■ Exercise goal:
The exercise calls for every entry that follows to be repeated exactly.

■ Listed entries:
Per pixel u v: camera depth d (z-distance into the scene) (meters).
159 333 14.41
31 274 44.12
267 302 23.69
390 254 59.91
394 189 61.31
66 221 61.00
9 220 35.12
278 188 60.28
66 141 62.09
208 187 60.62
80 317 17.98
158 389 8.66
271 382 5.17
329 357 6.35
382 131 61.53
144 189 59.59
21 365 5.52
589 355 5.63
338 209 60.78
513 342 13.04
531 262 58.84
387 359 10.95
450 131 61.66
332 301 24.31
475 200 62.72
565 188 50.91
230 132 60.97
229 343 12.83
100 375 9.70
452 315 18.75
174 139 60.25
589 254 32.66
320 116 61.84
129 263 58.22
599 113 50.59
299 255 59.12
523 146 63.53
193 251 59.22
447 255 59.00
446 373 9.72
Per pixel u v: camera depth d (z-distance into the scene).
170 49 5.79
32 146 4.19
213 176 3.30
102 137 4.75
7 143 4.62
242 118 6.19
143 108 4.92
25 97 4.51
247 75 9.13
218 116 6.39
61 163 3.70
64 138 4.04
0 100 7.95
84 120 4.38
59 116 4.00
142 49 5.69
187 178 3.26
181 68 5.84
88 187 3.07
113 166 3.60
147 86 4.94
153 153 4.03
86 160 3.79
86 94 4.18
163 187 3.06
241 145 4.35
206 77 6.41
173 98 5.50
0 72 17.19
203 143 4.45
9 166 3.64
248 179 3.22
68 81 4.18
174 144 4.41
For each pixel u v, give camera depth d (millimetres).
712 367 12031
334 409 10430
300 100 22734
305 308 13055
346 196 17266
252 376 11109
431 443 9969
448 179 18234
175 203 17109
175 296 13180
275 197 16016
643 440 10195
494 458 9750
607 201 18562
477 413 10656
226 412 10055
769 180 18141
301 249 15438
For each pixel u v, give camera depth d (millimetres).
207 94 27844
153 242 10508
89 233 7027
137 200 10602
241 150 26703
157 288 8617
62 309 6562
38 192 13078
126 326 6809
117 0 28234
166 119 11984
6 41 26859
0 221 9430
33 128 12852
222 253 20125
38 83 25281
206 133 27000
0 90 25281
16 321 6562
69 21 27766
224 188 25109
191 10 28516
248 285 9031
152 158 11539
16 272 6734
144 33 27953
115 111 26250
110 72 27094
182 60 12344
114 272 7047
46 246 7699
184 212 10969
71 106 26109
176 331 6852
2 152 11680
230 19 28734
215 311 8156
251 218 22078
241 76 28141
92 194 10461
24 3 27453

■ Expected output:
Per pixel u v: camera depth d (z-distance into the scene) (meters).
159 333 14.41
31 274 44.12
267 302 23.69
390 254 59.91
394 189 61.31
66 221 61.00
9 220 35.12
278 188 60.28
66 141 62.09
208 187 60.62
80 317 17.98
158 389 8.66
271 382 5.17
329 357 6.35
382 131 61.53
144 189 59.59
21 365 5.52
589 355 5.63
338 209 60.78
513 342 13.04
531 262 58.84
387 359 10.95
450 131 61.66
332 301 24.31
475 200 62.72
565 188 50.91
230 132 60.97
229 343 12.83
100 375 9.70
452 315 18.75
174 139 60.25
589 254 32.66
320 116 61.84
129 263 58.22
599 113 50.59
299 255 59.12
523 146 63.53
193 251 59.22
447 255 59.00
446 373 9.72
Per pixel u v: camera depth d (z-distance into the scene).
170 49 5.79
32 146 4.19
213 176 3.30
102 137 4.75
7 143 4.62
242 118 6.19
143 108 4.92
25 97 4.51
247 75 9.13
218 116 6.39
61 163 3.70
64 138 4.04
0 100 7.95
84 120 4.38
59 116 4.00
142 49 5.69
187 178 3.26
181 68 5.84
88 187 3.07
113 166 3.60
147 86 4.94
153 153 4.03
86 160 3.79
86 94 4.18
163 187 3.06
241 145 4.35
206 77 6.41
173 98 5.50
0 72 17.19
203 143 4.45
9 166 3.64
248 179 3.22
68 81 4.18
174 144 4.41
For each pixel u v, give camera depth d (millimetres).
712 367 12031
334 409 10430
300 100 22734
305 308 13055
346 196 17266
252 376 11109
431 443 9969
448 179 18234
175 203 17109
175 296 13180
275 197 16016
643 440 10195
494 458 9750
607 201 18562
477 413 10656
226 412 10055
769 180 18141
301 249 15438
For each pixel u v, give camera depth d (millimetres).
207 94 27844
153 242 10508
89 233 7027
137 200 10602
241 150 26703
157 288 8617
62 309 6562
38 192 13078
126 326 6809
117 0 28234
166 119 11984
6 41 26859
0 221 9430
33 128 12852
222 253 20125
38 83 25281
206 133 27000
0 90 25281
16 321 6562
69 21 27766
224 188 25109
191 10 28516
248 285 9031
152 158 11539
16 272 6734
144 33 27953
115 111 26250
110 72 27094
182 60 12344
114 272 7047
46 246 7699
184 212 10969
71 106 26109
176 331 6852
2 152 11680
230 19 28734
215 311 8156
251 218 22078
241 76 28141
92 194 10461
24 3 27453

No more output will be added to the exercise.